Entrevista:O Estado inteligente

segunda-feira, janeiro 15, 2007

Clóvis Rossi - E havia uma bala na agulha



Folha de S. Paulo
15/1/2007

Em 2004 , acabara de voltar de uma viagem de trem Madri/Paris/Madri, com a mulher e os netos, quando terroristas explodiram trens em diferentes estações de Madri e adjacências. Agora, no fim do ano passado, estivemos por três vezes no estacionamento do Terminal 4 do aeroporto de Barajas, para retirar e devolver carro alugado, dias antes de terroristas bascos demolirem praticamente todo o estacionamento, matando dois equatorianos.
Não obstante o perigo claro e iminente, nunca, antes ou depois desses episódios, senti medo em Madri. Ao contrário. Cada vez que chego, sinto-me "arropado" pela cidade, essa expressão espanhola que traduz melhor o se sentir acolhido e abrigado do que qualquer palavra em português.

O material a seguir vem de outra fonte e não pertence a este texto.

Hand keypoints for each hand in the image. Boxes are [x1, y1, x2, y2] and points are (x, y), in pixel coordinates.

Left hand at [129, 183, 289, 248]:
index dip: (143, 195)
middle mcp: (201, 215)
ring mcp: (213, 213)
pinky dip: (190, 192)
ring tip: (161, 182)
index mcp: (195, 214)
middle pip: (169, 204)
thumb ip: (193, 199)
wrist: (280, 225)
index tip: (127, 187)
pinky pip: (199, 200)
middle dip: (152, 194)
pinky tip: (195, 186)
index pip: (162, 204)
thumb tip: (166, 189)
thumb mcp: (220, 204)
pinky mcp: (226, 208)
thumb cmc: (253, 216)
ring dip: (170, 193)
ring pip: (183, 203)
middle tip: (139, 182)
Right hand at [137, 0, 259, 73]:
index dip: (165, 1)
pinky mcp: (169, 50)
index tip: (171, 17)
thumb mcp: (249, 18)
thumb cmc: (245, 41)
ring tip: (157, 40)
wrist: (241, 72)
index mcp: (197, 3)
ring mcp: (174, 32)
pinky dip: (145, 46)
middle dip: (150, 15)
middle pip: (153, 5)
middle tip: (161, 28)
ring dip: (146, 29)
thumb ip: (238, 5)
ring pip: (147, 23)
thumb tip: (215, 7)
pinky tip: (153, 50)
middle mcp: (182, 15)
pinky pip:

Já São Paulo, a cidade em que nasci e vivi a vida toda, exceto quatro anos como correspondente desta Folha no exterior, percebo-a inóspita. Aqui, ao contrário do que aconteceu com os episódios de Madri, senti-me tragado pela cratera aberta na obra do metrô -até por ser a marginal Pinheiros caminho relativamente habitual.
A tragédia só reforça a já antiga sensação de que sair de casa em São Paulo é uma roleta-russa: você, cidadão (e contribuinte), nunca sabe se será naquele dia e naquela hora que haverá uma bala na agulha e ela estourará no teu colo/cabeça/ peito, seja lá onde for.

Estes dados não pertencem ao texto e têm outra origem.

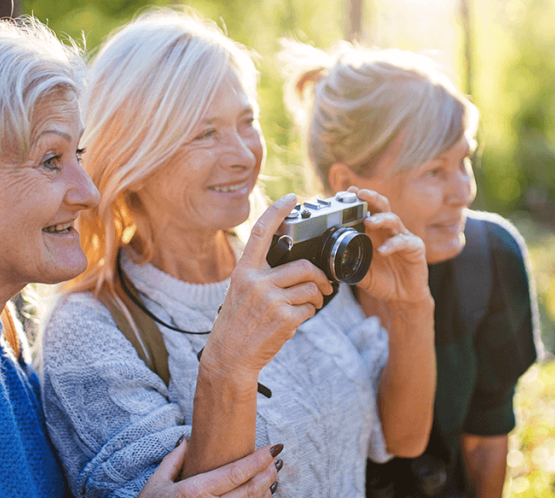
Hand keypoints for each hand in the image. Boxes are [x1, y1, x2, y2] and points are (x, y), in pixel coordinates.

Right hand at [139, 438, 281, 497]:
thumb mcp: (156, 485)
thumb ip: (173, 461)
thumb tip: (187, 441)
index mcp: (193, 492)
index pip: (234, 473)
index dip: (258, 461)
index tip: (275, 448)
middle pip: (249, 491)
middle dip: (267, 474)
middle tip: (276, 462)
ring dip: (265, 492)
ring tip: (272, 478)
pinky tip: (262, 497)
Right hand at [203, 194, 333, 376]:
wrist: (229, 357)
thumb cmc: (237, 324)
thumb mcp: (240, 292)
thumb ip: (260, 275)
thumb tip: (293, 266)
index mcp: (244, 271)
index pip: (260, 232)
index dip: (277, 211)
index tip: (292, 197)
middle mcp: (256, 281)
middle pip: (302, 266)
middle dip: (319, 276)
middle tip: (325, 285)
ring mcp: (270, 299)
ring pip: (310, 288)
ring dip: (316, 298)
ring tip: (308, 306)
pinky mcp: (283, 318)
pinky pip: (309, 309)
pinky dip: (309, 314)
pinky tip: (296, 320)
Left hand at [350, 187, 430, 306]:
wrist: (402, 296)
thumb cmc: (383, 281)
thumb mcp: (361, 272)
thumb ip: (349, 264)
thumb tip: (330, 261)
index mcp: (374, 232)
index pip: (367, 210)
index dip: (358, 200)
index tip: (347, 192)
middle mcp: (388, 230)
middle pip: (381, 206)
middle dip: (371, 197)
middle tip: (359, 194)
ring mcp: (402, 237)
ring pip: (392, 219)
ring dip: (380, 219)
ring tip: (369, 222)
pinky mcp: (415, 247)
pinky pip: (404, 241)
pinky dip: (392, 244)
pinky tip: (382, 250)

Sei que há um forte componente paranóico nessa percepção. A esmagadora maioria dos que vivem na cidade sai e volta para casa inteirinho. Mas é a tal história: no tambor do revólver da roleta-russa, só há uma bala em seis buracos (pelo menos nos revólveres do tempo em que se inventou a roleta-russa). Não depende de você, mas da sorte ou do azar, a bala estar ou não no buraco na hora em que você acionar o gatilho.

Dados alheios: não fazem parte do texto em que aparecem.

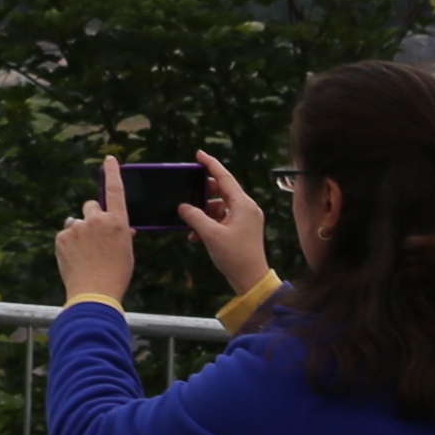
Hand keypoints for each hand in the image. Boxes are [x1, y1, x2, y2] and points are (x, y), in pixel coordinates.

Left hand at [56, 155, 135, 310]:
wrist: (94, 293)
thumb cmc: (116, 275)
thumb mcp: (126, 252)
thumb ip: (122, 235)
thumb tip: (123, 228)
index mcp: (117, 222)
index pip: (115, 190)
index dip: (112, 172)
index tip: (109, 159)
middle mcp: (97, 220)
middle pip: (91, 206)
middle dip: (92, 217)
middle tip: (95, 237)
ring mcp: (78, 227)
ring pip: (77, 221)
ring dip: (80, 231)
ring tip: (85, 254)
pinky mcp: (62, 237)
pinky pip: (66, 234)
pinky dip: (69, 244)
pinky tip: (76, 259)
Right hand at [169, 152, 273, 299]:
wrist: (251, 280)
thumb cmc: (235, 256)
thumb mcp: (211, 235)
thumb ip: (195, 217)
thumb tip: (183, 207)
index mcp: (243, 205)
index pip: (225, 177)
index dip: (211, 164)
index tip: (199, 154)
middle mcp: (247, 208)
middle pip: (223, 190)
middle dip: (203, 192)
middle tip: (188, 191)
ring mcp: (246, 219)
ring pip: (221, 205)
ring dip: (204, 212)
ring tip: (190, 222)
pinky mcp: (243, 229)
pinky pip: (223, 218)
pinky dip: (210, 222)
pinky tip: (196, 235)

É essa impossibilidade de controlar minimamente os riscos para a sua vida (ou, como no caso do buraco do metrô, também a sua casa) que torna angustiante a vida na cidade.
Há algo mais trivial, inocente e aparentemente seguro do que dar uma volta de carro pelo bairro (no caso, Pinheiros), ainda mais durante o dia? De repente, está lá a bala na agulha, abre-se um buraco e te engole.
Os "buracos" são de vários tipos e tamanhos, todos arquiconhecidos: assalto, roubo, seqüestro, enchente, congestionamentos infernais (que podem não matar no ato, mas de tanto se repetirem matam um pouco por dia). Tão arquiconhecidos que foram incorporados à rotina. A gente já nem reclama deles, e até estranha quando nenhum desses "buracos" se abre no seu dia.
A rotina inóspita tem tal dimensão que parece não haver culpados. O governo do Estado estava informado de que a obra que desabou tinha problemas? Sabia, confessa o secretário José Luiz Portella. Fez o que tinha que fazer? Diz que fez. Mas como a obra é complexa, na avaliação dos especialistas, a causa do acidente será necessariamente complexa e, por extensão, ninguém será responsabilizado.
Por isso, poucos paulistanos sentem-se "arropados" pelo poder público (estadual e municipal). Tanto que o proprietário de um apartamento em prédio próximo ao buraco do momento torce para que o guindaste caia sobre o prédio, para poder receber o seguro devido.
É para ele a única solução, porque tem compreensível medo de voltar a viver no apartamento e sabe que ninguém o comprará a não ser a preço de banana, porque fica em uma área em que havia, sim, uma bala na agulha na roleta-russa diária do paulistano.
Para ser franco, sentia menos medo na cobertura da guerra civil em El Salvador, nos anos 80. Ali, o risco era evidentemente maior, mas até certo ponto havia como calculá-lo. Sabia que, em certas áreas e certas horas, havia não uma mas incontáveis balas na agulha. Aqui, você pode sumir de repente numa rua aprazível de um bairro aprazível, o último lugar do mundo em que deveria haver bala na agulha.